• [Task to carry out]: What is needed is a word-for-word copy of the lines below from the one with "Ganti kampas rem: Mulai Dari Rp 300.000" through the one with "zowel particulieren als", both included, with every picture left out.

(Records from a collection)
•••••

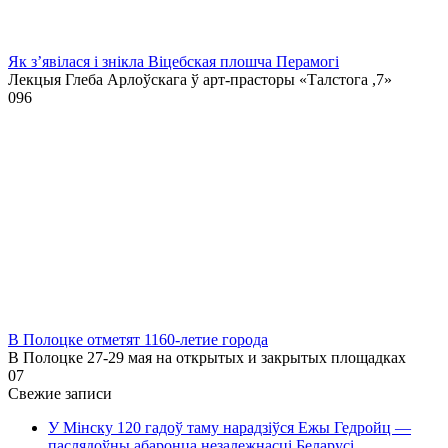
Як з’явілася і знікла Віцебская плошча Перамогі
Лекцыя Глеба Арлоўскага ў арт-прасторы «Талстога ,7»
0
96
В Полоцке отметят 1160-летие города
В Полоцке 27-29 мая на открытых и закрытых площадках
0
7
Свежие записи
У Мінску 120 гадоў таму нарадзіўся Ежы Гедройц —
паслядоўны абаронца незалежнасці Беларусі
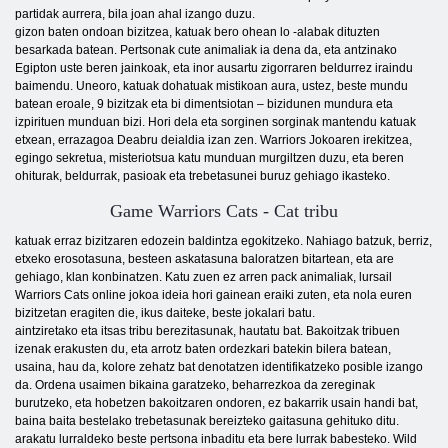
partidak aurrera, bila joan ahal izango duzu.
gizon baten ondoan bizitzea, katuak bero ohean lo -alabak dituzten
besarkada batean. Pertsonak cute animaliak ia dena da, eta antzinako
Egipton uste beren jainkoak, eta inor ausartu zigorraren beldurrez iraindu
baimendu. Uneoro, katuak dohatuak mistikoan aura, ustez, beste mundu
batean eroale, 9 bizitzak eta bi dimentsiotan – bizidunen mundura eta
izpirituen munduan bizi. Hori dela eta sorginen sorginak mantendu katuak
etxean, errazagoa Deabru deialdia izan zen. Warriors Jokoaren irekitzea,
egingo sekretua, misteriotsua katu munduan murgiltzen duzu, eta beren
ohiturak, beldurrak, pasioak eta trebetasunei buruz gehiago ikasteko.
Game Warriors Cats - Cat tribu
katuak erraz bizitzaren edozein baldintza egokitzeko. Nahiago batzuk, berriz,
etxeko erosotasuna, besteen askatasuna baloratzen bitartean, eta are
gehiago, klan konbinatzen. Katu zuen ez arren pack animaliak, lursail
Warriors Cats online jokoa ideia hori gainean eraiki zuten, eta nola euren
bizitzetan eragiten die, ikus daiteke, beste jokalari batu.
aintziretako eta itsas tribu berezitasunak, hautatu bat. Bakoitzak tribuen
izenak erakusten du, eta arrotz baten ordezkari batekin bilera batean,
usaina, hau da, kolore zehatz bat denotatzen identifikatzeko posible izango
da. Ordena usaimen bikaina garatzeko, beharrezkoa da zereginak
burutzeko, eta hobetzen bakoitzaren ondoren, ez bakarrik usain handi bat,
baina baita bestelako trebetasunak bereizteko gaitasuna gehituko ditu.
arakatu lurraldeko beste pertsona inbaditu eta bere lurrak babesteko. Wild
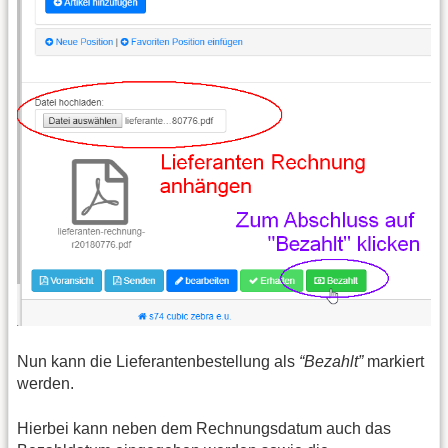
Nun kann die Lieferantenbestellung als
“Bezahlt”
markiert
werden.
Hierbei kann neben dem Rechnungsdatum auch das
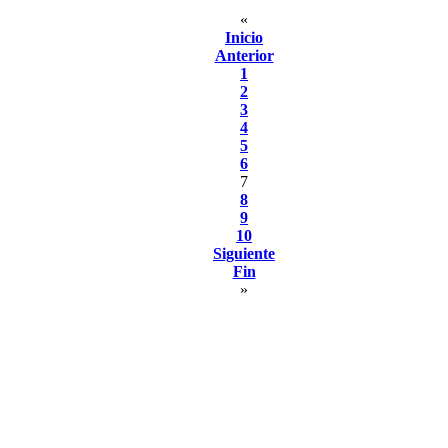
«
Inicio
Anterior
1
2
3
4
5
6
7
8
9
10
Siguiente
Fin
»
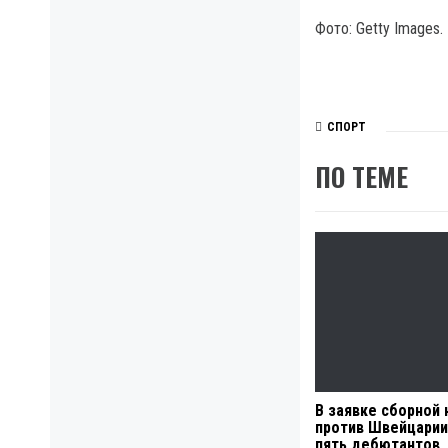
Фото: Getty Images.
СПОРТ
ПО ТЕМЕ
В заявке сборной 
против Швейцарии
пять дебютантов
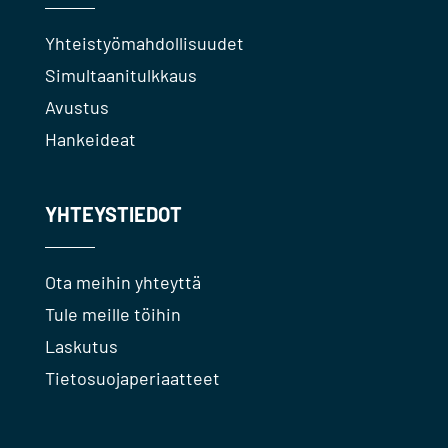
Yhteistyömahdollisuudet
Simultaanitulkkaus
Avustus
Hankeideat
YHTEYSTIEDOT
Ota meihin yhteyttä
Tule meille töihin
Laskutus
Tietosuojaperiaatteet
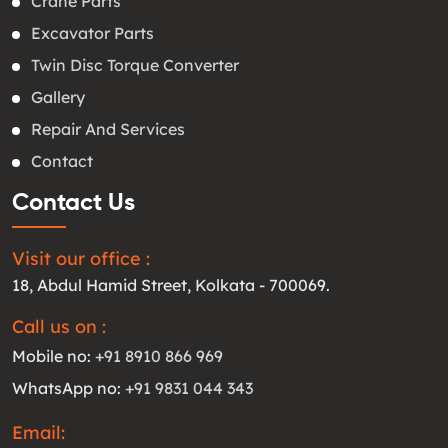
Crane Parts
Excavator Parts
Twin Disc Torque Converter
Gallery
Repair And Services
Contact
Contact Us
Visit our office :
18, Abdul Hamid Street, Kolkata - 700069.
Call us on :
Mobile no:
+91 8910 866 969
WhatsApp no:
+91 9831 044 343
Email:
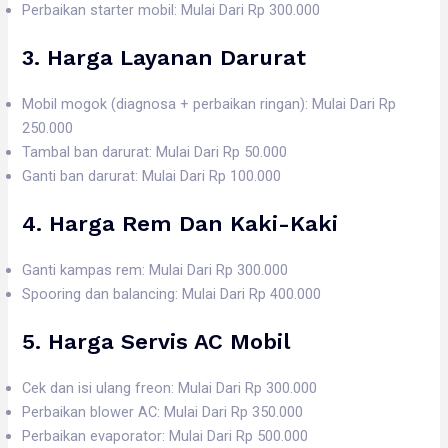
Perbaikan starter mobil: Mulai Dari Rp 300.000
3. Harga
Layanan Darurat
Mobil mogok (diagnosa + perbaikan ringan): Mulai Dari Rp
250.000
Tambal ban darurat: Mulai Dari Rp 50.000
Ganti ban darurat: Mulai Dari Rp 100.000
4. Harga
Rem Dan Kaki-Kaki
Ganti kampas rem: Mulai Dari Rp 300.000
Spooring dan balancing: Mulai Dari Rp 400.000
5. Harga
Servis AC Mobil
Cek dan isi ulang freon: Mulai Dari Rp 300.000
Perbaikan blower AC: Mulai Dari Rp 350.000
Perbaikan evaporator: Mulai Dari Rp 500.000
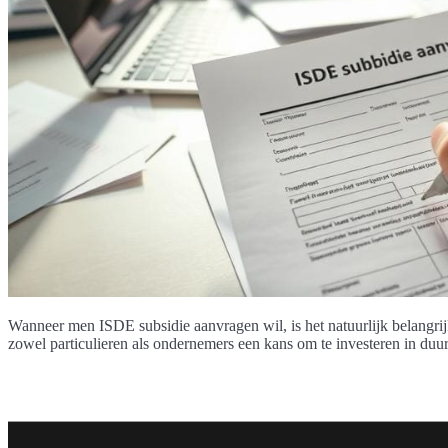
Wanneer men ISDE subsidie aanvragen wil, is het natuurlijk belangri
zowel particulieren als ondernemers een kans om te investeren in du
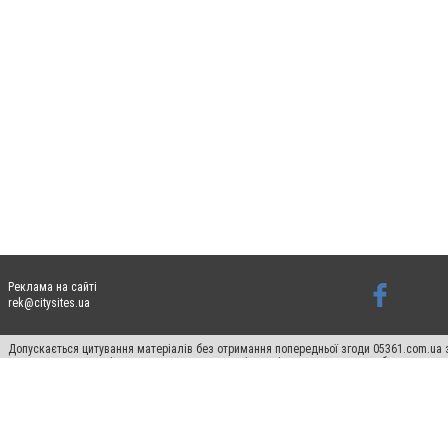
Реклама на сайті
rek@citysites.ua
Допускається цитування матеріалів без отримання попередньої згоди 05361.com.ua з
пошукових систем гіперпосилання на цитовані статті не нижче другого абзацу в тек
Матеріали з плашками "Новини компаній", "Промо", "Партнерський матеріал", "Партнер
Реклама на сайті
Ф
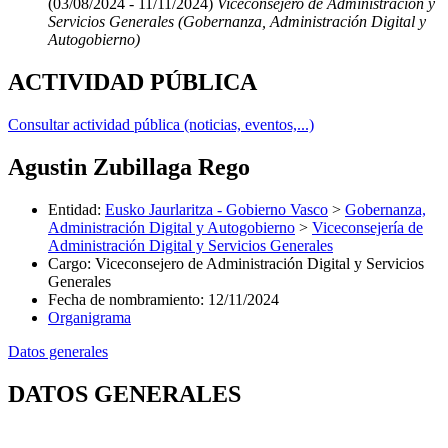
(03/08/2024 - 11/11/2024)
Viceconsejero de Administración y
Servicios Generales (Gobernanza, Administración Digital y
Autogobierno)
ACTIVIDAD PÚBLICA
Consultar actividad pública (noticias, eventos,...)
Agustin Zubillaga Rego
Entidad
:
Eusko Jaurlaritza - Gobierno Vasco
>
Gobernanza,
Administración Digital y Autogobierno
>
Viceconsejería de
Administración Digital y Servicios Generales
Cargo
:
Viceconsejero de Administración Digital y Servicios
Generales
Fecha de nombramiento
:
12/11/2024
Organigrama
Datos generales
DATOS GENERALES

•••••

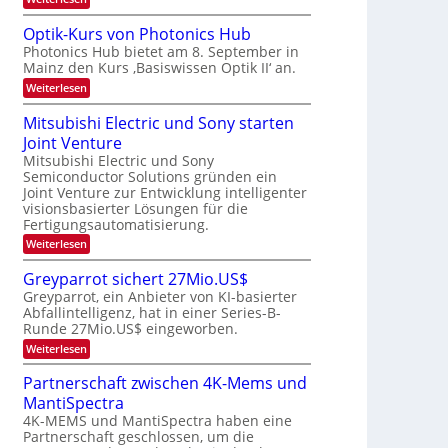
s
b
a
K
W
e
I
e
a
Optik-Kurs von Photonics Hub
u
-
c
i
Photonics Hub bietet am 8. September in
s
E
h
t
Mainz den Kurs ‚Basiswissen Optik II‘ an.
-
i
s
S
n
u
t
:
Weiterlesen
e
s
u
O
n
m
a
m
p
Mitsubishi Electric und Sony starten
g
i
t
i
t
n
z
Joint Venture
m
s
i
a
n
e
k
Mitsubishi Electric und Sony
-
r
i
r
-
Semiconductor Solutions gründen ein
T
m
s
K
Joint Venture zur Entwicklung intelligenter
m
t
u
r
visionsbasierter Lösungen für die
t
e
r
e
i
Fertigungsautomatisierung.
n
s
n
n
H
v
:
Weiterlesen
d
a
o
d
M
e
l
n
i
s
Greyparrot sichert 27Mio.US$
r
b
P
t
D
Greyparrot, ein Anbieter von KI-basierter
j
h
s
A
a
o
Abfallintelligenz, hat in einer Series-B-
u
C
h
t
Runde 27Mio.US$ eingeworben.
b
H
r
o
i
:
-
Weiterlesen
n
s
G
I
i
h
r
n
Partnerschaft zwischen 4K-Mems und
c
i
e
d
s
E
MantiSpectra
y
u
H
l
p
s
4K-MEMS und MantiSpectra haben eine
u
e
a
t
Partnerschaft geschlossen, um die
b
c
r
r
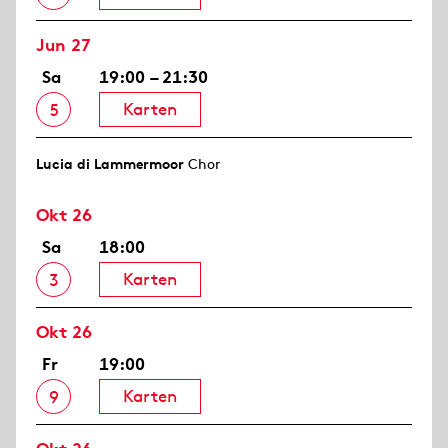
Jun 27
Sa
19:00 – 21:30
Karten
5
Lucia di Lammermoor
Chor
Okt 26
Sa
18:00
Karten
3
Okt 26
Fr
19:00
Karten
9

•••••

• [Result of this task]:
Ganti kampas rem: Mulai Dari Rp 300.000
Spooring dan balancing: Mulai Dari Rp 400.000
5. Harga
Servis AC Mobil
Cek dan isi ulang freon: Mulai Dari Rp 300.000
Perbaikan blower AC: Mulai Dari Rp 350.000
Perbaikan evaporator: Mulai Dari Rp 500.000
Wanneer men ISDE subsidie aanvragen wil, is het natuurlijk belangri
zowel particulieren als ondernemers een kans om te investeren in du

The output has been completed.